Yeah, okay. I started paying attention. I remember a friend asking me in 2013 if I was a Seahawks fan. I said, “I am this year.”

Not a great fan, I admit. Football players are so armored and their faces are hidden. I don’t always know one player from the other (exceptions: #3 and #24), and I don’t know what their roles/positions are. Honestly, when I tune into a game, it takes a few minutes to figure out which team we are. I’m not going to shell out forty-plus bucks for a sweatshirt. I’m not going paint my face, or dye my hair blue and green.

When the Seahawks play badly (see, the first 54 minutes of the Packers/Seahawks playoff), I can’t bear to watch. I run around the house doing odd chores to work off my nervousness. If it’s a home game, I keep an ear cocked for the Twelves roaring and then run into the living room to watch the replay. Even when they’re comfortably ahead, I’m anxious for them. Yet when they’re playing brilliantly, I jump and shriek like a teenage cheerleader.

The Packers/Seahawk playoff two weeks ago was 54 minutes of agony and six minutes of ecstasy. The Packers were playing so well, and we couldn’t get moving. I figured we’d play badly the first half and kick ass in the third quarter. Which didn’t happen. Two minutes into the fourth quarter, I lost faith and went to the store. Safeway was practically empty and eerily quiet. On the way home, I told myself the playoff was only a game, god damn it. Stop feeling shitty! Get over it! Tomorrow’s another day, etcetera. Why the hell did I care so much?

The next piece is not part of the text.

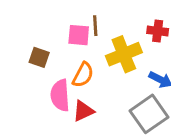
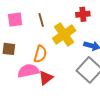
pink square: (79, 35) -> (15, 20), moved
pink semicircle: (60, 95) -> (28, 71), turned 95

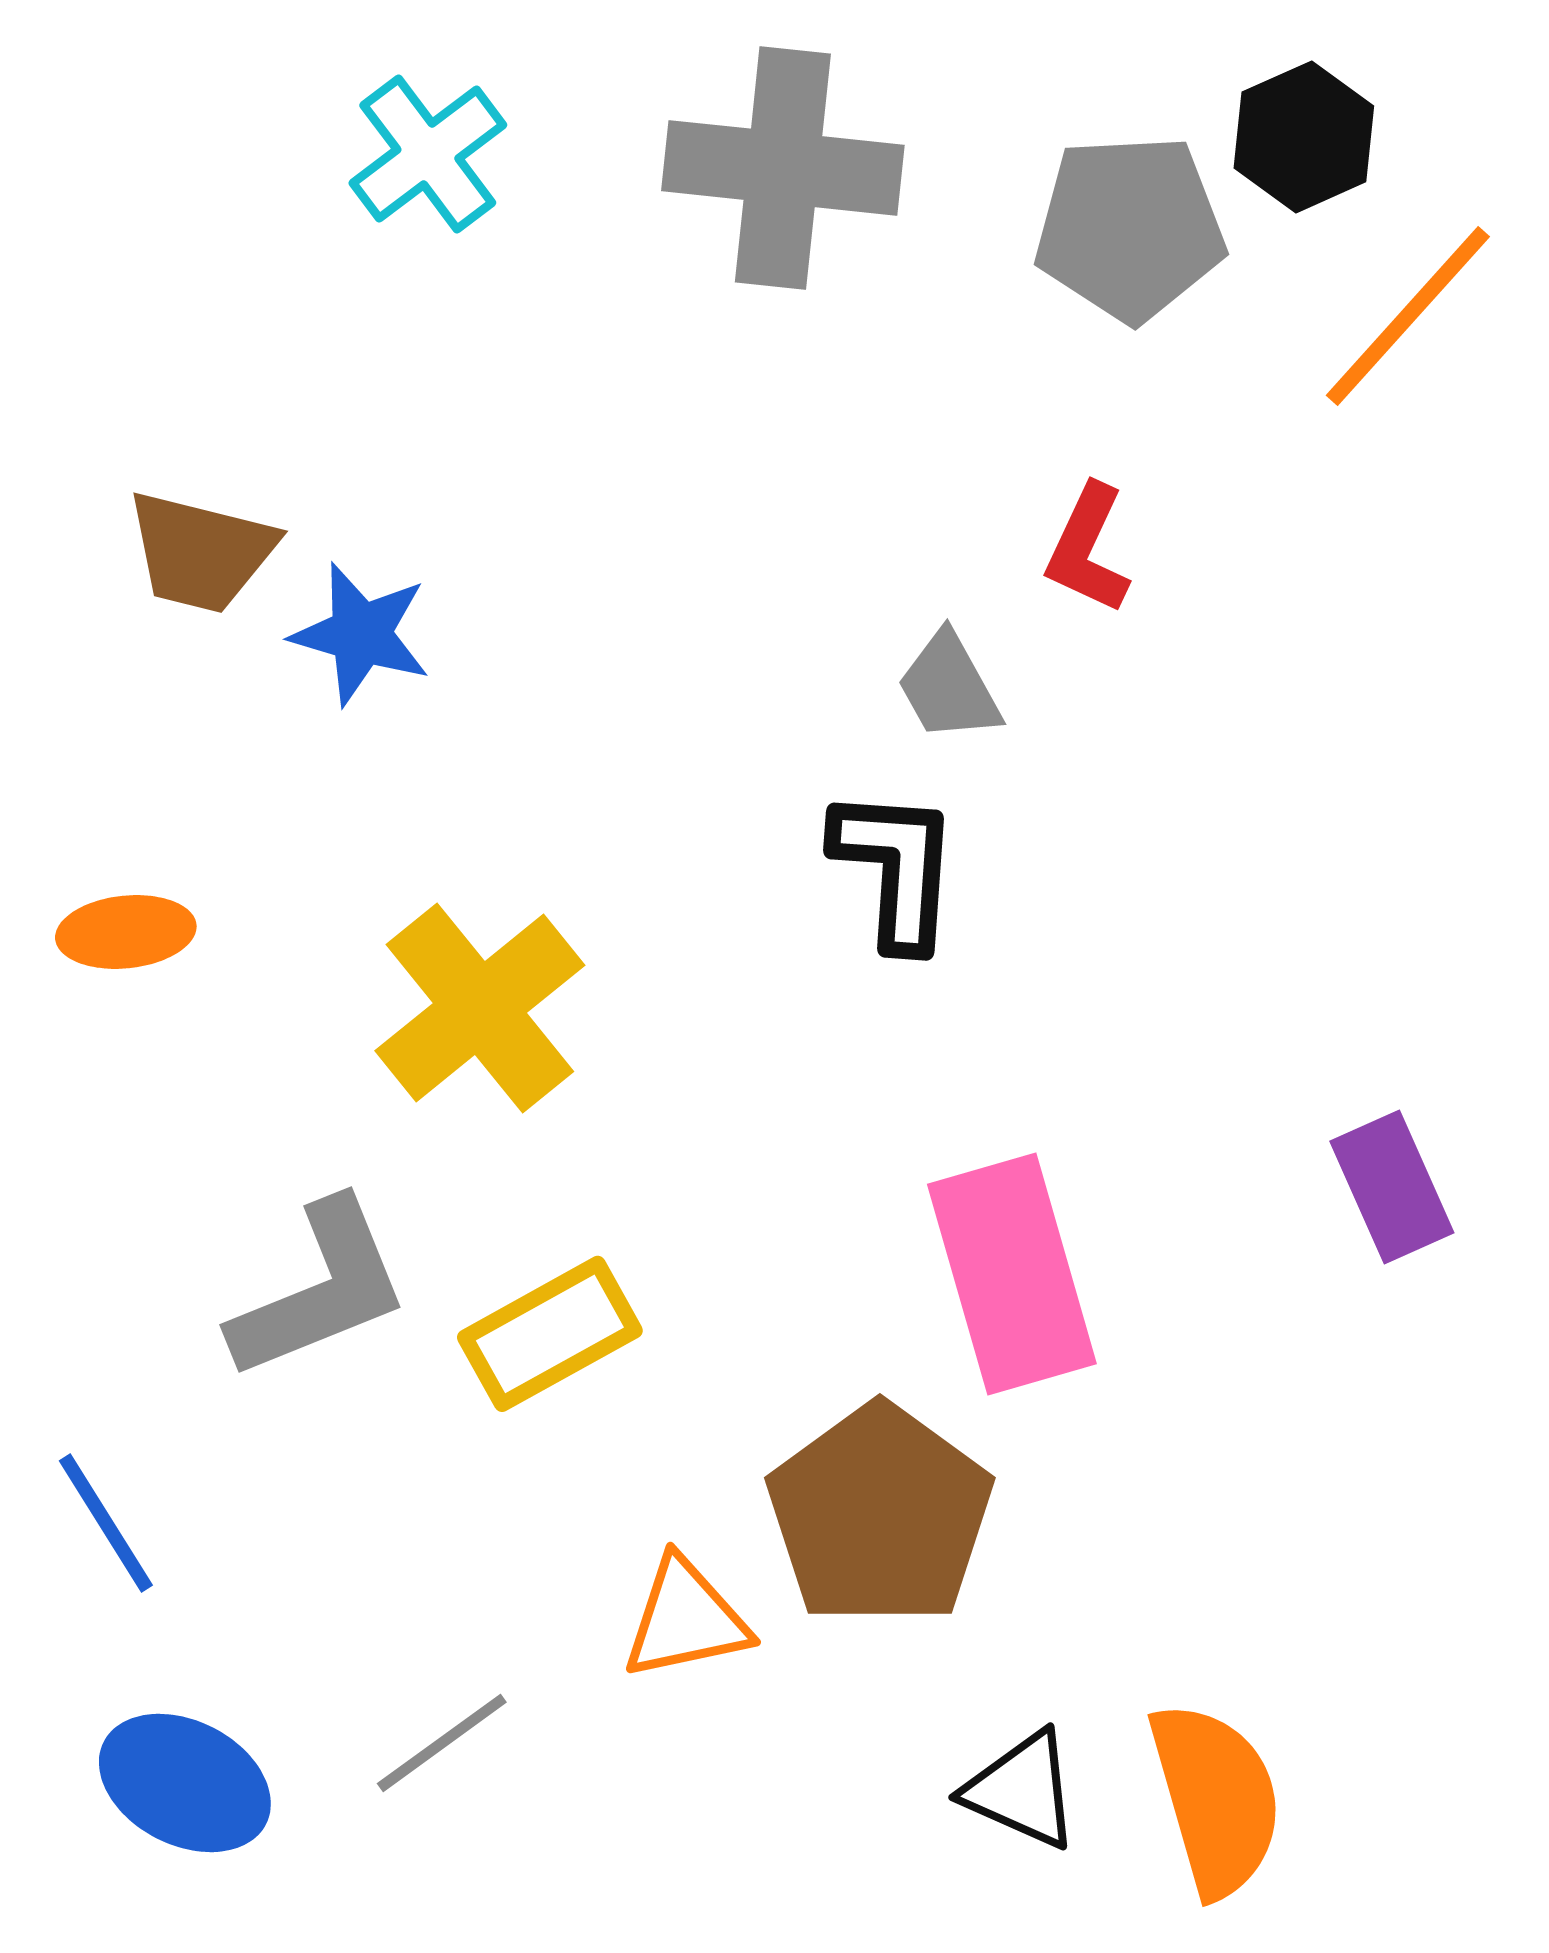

As I parked in our driveway, some neighbor shot a gun or exploded a firework. A Packer fan, I figured. Game over. Sigh. Went inside with my groceries, and Hombre was watching the game. It was still on! You missed a great play, he said. We’re only five points behind.

What happened next was a series of impossible moves that left me in a daze and took three days to absorb. I watched replays of those last few minutes to figure out what the hell happened. Our improbable win was a moving testimony to crafty endurance. Coming from Albuquerque (hello, Isotopes?) I’m proud to live in a city that has a team with so much New-Age, old-fashioned grit and badassery.

It’s Super Bowl Sunday. For days, I’ve been saturated to the gills with Seahawk talk, articles, stats, photos, gossip. I feel pretty serene about the outcome. I’ve decided that whichever team wins today, nothing can top the Seahawks’ back-from-the-dead moves in their playoff against the Packers. I may be a fair-weather fan, but I’ll always remember and be inspired by what the Seahawks did in those last six heart-stopping minutes.

Of course, I tell myself that now. We’ll see if I can hold on to that serenity once the game starts!